▶ **抜粋した文章**:
%%

購買力平価は、相対的購買力平価と絶対的購買力平価がある…。ビッグマック指数は絶対的購買力平価。
IMFやOECDは、絶対的購買力平価を計算している。
日銀の統計サイトは、2010年を100とする実効為替レート指数を発表している。
GDPの中の賃金比率はほぼ一定。株価は過大評価。ゼロ成長で賃金が上がらない。
生産性は就業者一人当たりのGDP。
賃金構造基本調査、毎月勤労統計調査、民間給与実態統計調査、法人企業統計調査、家計調査、など。
OECDは、パートタイムの労働時間を勘案している。FTE(フルタイム当量)という考え方に基づく。アメリはは、FTE方式によるデータが公表されている。日本にはない。
実質賃金上昇率と、一人当たり実質GDPの増加率はほぼ等しい=儲からなければ賃金はあがらない。労働分配率はほぼ一定。
消費者物価の上昇率と実質賃金の上昇率は相関しているが因果関係にはない。
資本整備率はGDPの増加の主要な原因ではない。生産性の上昇の結果、実質賃金が上がる。
製造業ではハイテク製品の比率が、台湾韓国の方が高い。人材が確保できない。
円安は古い産業を温存し、長期的に見れば技術力を奪う。
韓国は、外需への依存度が高い(40%程度)。日本は10%程度。通貨安を求めていない。日本だけが通貨安政策をとっている。韓国は通貨安ではないが経常収支は黒字。輸出競争力が向上している。
1995年頃に比べると、輸出は2倍程度だが輸入はもっと増えている。日本製品の競争力が落ちている。
インフレ税は最も過酷。
90年代中ごろ以降、名目GDP、企業の売上高は横ばい。原価率も一定。分配率は変わらないから賃金も一定。
日本の輸出は80年代中頃がピーク。バブル崩壊前から問題が生じていた。
中国の工業化に対して、価格で対抗しようとした。=賃金の上昇を抑え、円安誘導した。ボリュームゾーンを狙ったため安売り戦略にならざるを得なかった。
韓国台湾はハイテク製品にシフトした。
株価は、国際的に見れば場部府崩壊後、落ち込んだまま。時価総額をドル換算する。
バブルの崩壊のせいではなく、技術革新ではなく安売り戦略をとったため。
時価総額トップ100で入っているのはトヨタだけ。ドイツの自動車は全部外れた。ドイツはSAPだけ。製造業はファブレス企業が主流になった。
トップの企業は従来型産業分類になじまない。GAMMA。どれもスマートフォン産業。テスラは自動車ではなくソフトウェアに価値がある。
時価総額は、日本の銀行がバブルであったように万能の指標ではない。
ビジネスモデルを変えない企業の時価総額が増えることはない。
サムスンとTSMC。
GAMMAの時価総額だけで日本市場の1.5倍。
TSMCの日本工場は、最先端のものではない。
台湾の輸出は40%が中国向け。

%%

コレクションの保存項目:
%%

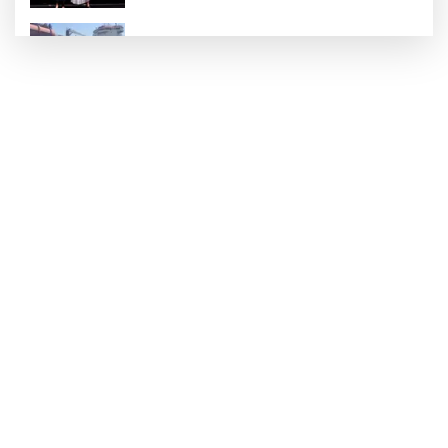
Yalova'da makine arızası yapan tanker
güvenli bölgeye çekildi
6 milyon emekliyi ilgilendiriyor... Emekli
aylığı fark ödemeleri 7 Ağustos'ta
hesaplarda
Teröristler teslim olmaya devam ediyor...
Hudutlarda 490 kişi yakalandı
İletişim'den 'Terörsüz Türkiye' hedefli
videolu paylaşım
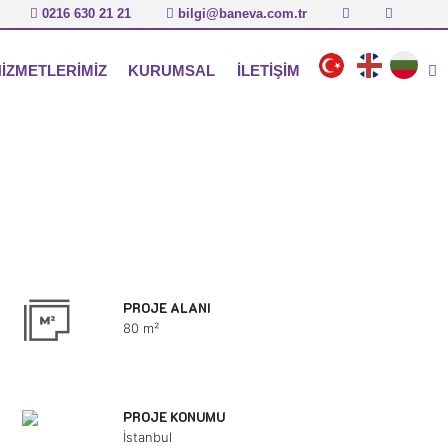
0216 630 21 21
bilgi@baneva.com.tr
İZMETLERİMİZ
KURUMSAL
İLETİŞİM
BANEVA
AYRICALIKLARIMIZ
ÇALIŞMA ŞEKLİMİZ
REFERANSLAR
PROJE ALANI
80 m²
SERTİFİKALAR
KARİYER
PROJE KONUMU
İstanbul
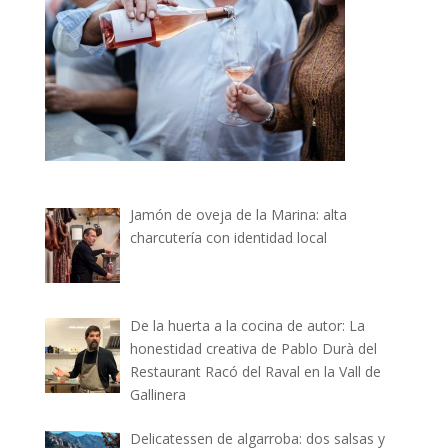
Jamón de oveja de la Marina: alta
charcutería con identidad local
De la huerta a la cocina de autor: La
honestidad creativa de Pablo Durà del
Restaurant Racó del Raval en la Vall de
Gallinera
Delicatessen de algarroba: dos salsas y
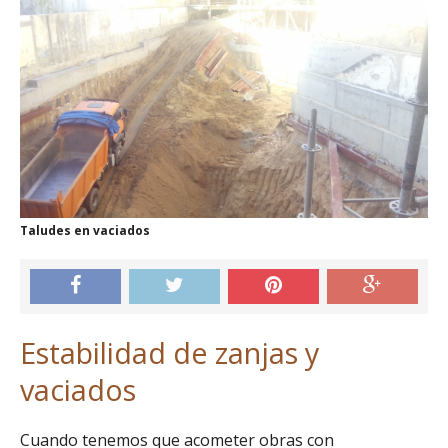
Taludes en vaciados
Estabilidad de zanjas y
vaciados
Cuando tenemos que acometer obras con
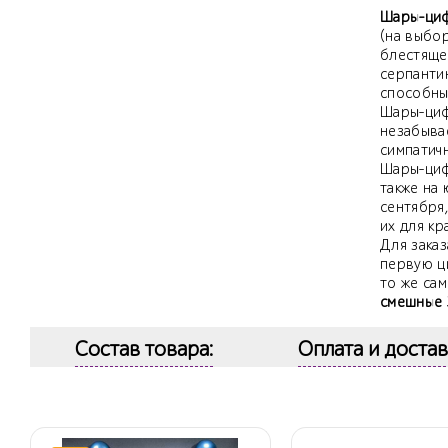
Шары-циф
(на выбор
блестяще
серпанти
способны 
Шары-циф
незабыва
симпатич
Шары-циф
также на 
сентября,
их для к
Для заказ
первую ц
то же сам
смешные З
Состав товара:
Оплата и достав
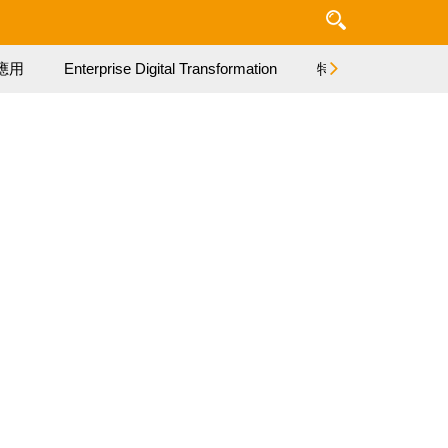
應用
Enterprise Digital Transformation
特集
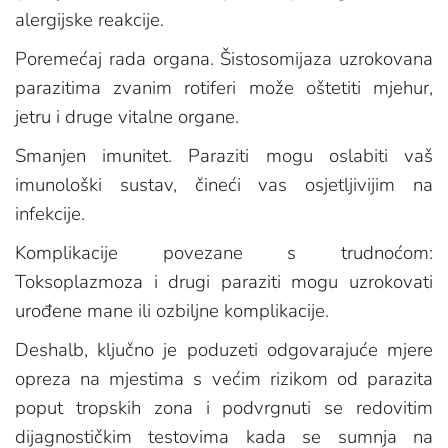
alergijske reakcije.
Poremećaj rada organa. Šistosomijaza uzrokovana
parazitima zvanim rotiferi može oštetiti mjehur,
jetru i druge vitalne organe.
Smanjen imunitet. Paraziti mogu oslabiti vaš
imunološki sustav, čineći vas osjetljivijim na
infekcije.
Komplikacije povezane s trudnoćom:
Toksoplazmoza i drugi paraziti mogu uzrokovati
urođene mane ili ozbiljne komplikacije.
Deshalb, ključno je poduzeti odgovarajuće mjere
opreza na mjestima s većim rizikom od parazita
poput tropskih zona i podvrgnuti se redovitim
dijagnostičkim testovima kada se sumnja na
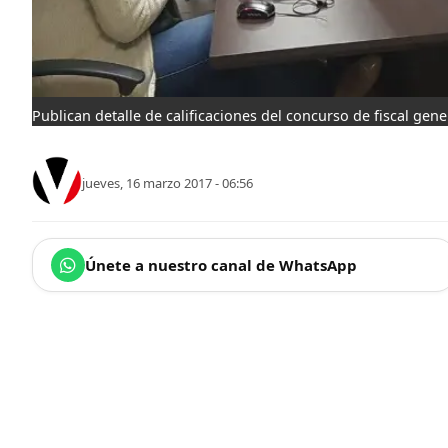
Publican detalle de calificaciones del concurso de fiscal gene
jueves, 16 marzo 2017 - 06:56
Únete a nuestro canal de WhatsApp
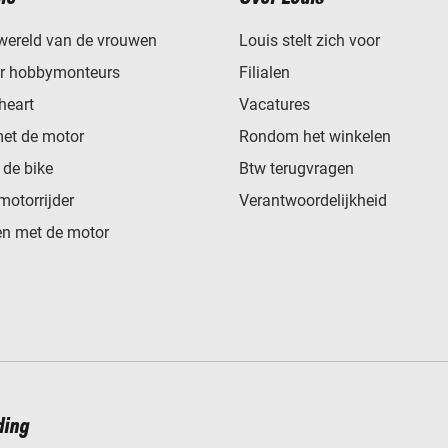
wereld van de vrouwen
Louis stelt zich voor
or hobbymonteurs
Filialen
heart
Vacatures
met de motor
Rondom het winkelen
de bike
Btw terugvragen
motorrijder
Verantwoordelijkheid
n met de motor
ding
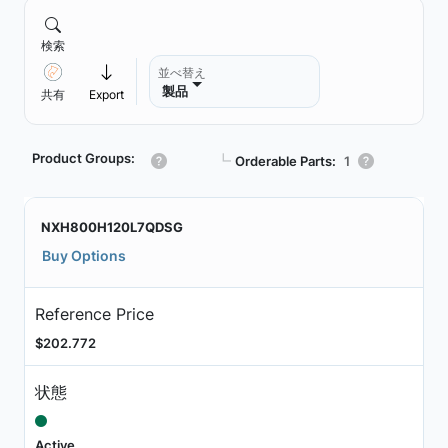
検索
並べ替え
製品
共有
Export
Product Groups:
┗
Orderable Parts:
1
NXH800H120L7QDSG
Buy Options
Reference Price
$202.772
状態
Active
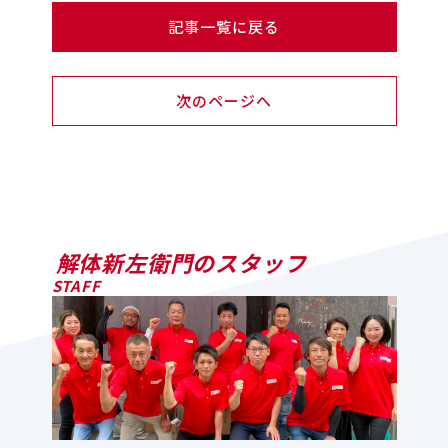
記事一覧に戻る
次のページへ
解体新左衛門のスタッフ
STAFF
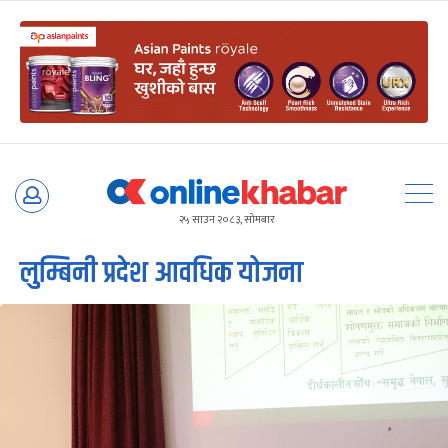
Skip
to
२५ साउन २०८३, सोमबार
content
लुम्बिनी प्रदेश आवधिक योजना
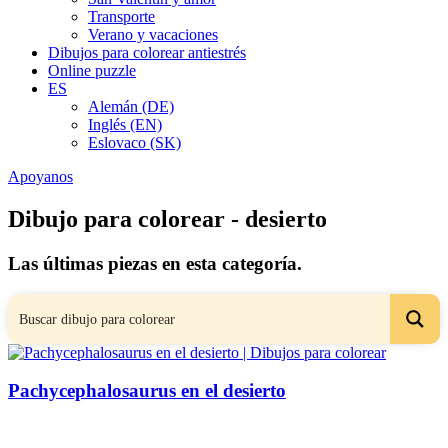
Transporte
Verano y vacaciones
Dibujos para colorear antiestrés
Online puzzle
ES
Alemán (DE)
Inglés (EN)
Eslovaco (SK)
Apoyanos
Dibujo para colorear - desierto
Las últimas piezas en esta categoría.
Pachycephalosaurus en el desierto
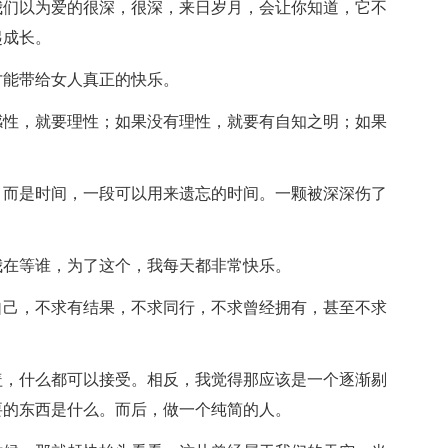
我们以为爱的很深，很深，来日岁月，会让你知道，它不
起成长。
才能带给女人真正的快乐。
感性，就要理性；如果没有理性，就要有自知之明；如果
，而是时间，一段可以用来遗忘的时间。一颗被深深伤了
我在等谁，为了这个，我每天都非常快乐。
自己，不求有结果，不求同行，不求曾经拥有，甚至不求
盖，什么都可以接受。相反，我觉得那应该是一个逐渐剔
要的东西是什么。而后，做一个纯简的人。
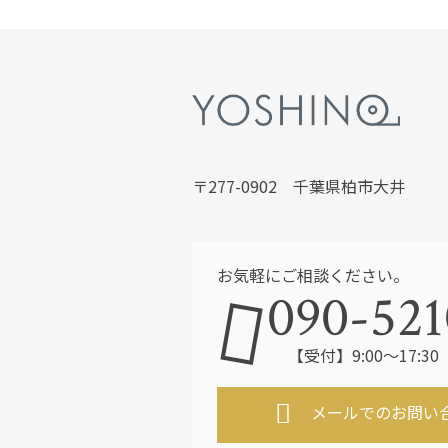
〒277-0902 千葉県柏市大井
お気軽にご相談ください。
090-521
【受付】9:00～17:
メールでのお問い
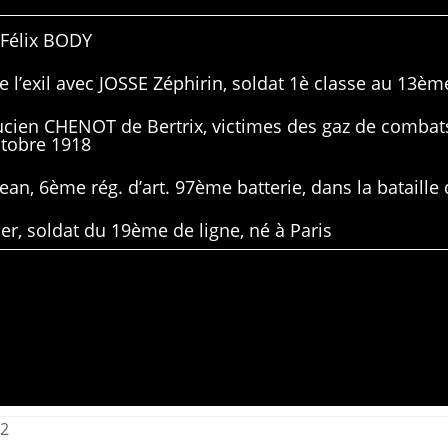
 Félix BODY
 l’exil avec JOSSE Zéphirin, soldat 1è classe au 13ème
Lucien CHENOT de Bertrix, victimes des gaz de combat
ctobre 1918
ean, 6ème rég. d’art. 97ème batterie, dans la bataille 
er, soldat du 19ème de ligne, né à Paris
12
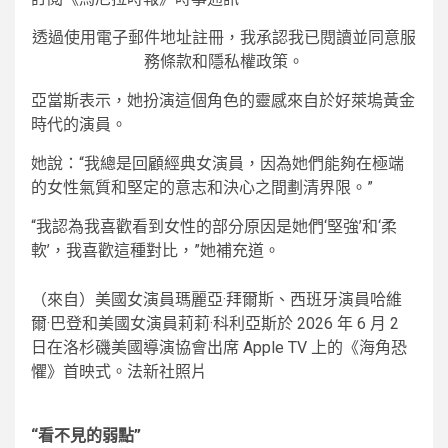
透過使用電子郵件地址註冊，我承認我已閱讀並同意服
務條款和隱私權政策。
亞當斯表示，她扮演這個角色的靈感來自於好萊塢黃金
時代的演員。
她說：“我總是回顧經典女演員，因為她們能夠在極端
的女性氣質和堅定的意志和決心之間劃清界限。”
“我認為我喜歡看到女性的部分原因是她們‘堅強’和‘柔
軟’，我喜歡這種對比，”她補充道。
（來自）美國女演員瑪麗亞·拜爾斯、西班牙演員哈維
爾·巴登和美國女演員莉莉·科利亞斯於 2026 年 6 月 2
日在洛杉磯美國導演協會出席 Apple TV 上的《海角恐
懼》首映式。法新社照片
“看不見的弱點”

%%

▶ **課題の説明**: 日本の賃金と経済についてのメモの続きを、最後の文のあとから書いてください。

▶ **最終回答**:
「アメリカのIT企業が設計し、台湾のEMS企業が受託し、中国で組み立てを行う。それをアメリカに輸出する。」
台湾と韓国の問題点
産業構造は情報化に向けて変化したが、製造業の割合がまだ多い。貿易依存度が高い。人口減の問題。
2040年までGDP成長率は韓国は2%超。資本技術要因によるもの
韓国の人口減少は急激だが、資本蓄積や技術で緩和できる。
日本の大学進学率は54%程度。アメリカは88%、韓国は95%。
アメリカは人口増加率が高く女性の就業率も高いので、労働供給の面から成長が阻害されない。
韓国は出生率が低下しているが、教育によって質的向上を図っている。
日本は、出生率が長期にわたって低迷。経済成長の重荷になっている。
シャープの亀山工場は、垂直統合。コスト削減を目指した。量を追求するためにボリュームゾーンを狙った=価格競争に陥ってサムソンやLGに負けた。戦艦大和と同じ。円高と法人税が問題だとされた。
TSMCの熊本工場への補助金は、古い技術のため復活することはない。最先端の技術に補助金を出さなければ意味はない。実際はソニーに対する補助金。
補助金がないから弱体化するわけではない。補助金を出すのは弱体化した産業だから。
食料自給率を高めると凶作の時食糧不足になる。供給源をできるだけ分散することが食糧安全保障の基本。サプライチェーンも同じ。自国生産ではなく供給源分散化。
技術が強ければ、つぶれない。最強の取引材料。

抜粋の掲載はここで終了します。